— Passage —
There’s something uniquely reassuring in the comfort of Sex With Friends [trademark pending?].
There is a different sort of intimacy that comes out of camaraderie. You know each other in ways distinct from someone you’re dating or romantically interested in. There is less rose-tinted idealizing. I might admire a friend, but I don’t put them on a pedestal. So in a way, it’s a much more honest relationship. And with that honesty comes a clarity of experience that is exclusive to Sex With Friends.
But maybe it’s just me.
Reactions to the topic have been stupid funny. Even if inexperienced in platonic explorations of sex, everyone has an opinion. [It’s one of the few things you can knock without trying, if it’s to admit that you wouldn’t be able to handle it. But please hold the judgement of others.] One friend says it would make her feel too self-concious around them after. No matter how solid the friendship, going out with the group later would be a new level of uncomfortable. Her mind wouldn’t be able to get past the “I’ve seen you naked, and you did things to me.”

— What you will do —
a – From the piece about sex with friends, extract the passage starting with "There is a different" and going on through "it’s just me.".
b – How would you render this sentence from the piece about sex with friends in Spanish: "I might admire a friend, but I don’t put them on a pedestal."
c – Can you carry on writing the piece about sex with friends, picking up after its final sentence?
None of the records is needed for anything here.

— Excerpted data —
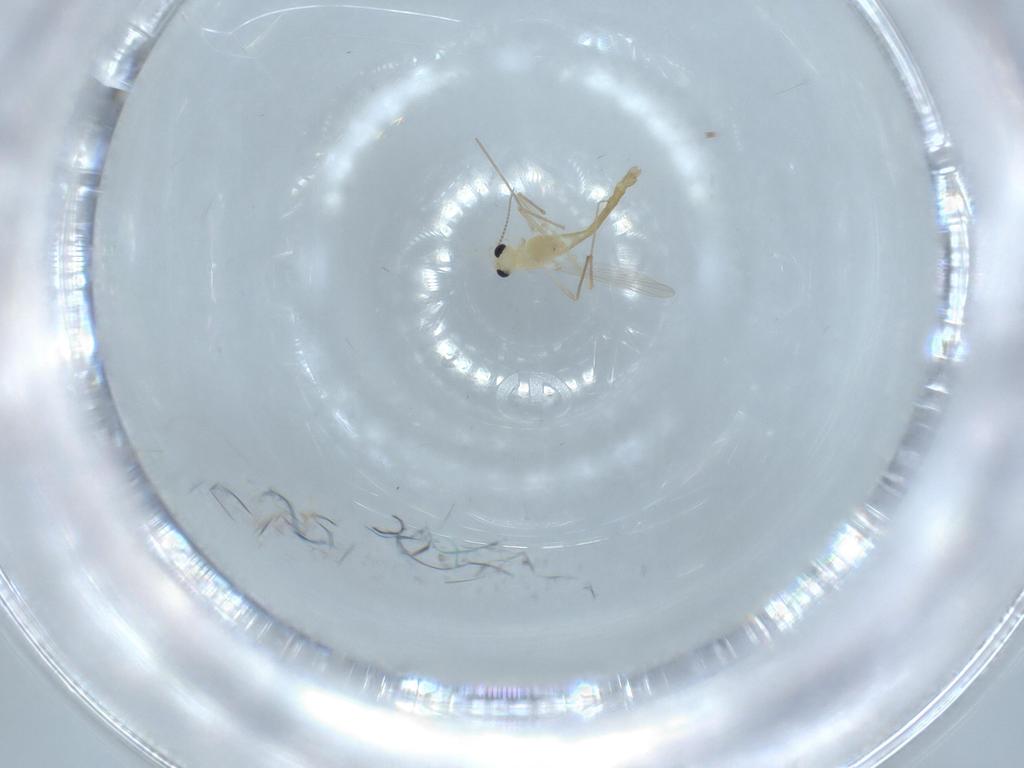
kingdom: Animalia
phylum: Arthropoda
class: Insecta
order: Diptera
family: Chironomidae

* * *

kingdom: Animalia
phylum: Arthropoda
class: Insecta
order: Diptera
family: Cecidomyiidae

— Outputs in order —
a –
There is a different sort of intimacy that comes out of camaraderie. You know each other in ways distinct from someone you’re dating or romantically interested in. There is less rose-tinted idealizing. I might admire a friend, but I don’t put them on a pedestal. So in a way, it’s a much more honest relationship. And with that honesty comes a clarity of experience that is exclusive to Sex With Friends.
But maybe it’s just me.

b – Puede que admire a un amigo, pero no lo pongo en un pedestal.

c –
Don’t get me wrong, it’s definitely happened to me. [And my mind never stops thinking about it, giggling in some dark corner of itself.] I have had more than my share of awkward social gatherings. I would hook-up with a friend and have to pretend like nothing had happened the next day. Blushes occur, and eye contact may weigh loaded and infrequent. The thing about Sex With Friends is that it isn’t dating. You’re just friends. And friends accept each new experience as they come.
It’s up to each pair whether they’re open to others knowing about their bedroom [out-of-bedroom?] activities, or not. Everyone’s unique. I’ve had deals where one group of friends were rather incestuous and no one minded. It was a specific situation in our grouplife, and we were all aware of what was happening. Then there have been times when a friend and I would hang out normally, and more-than-friendly things happened. As far as the world was concerned, we just watched TV like we did every Thursday; only we knew. Some friends don’t care if others know, and some want others to mind their own fucking business.
College sees the worst sides of Sex With Friends. Adina puts it well: “It’s fun, but it’s dangerous.” Our Hook-Up Generation has a particularly terrible aspect: it conditions us to treat sex with an overly casual attitude. It can range from simply dismissive to surprisingly disrespectful, and young adults can be too underdeveloped to handle the fallout. I personally reached a point where thoughtless gossip and crass attitudes became too much, and pulled back from it all. It was emotionally damaging, because the snide comments and judgemental jokes didn’t come from random strangers or social enemies– they were spoken by friends. And during such a fragile developmental period of life as college, when you’re still learning what life is and how to deal with it, these incidents can be particularly harmful.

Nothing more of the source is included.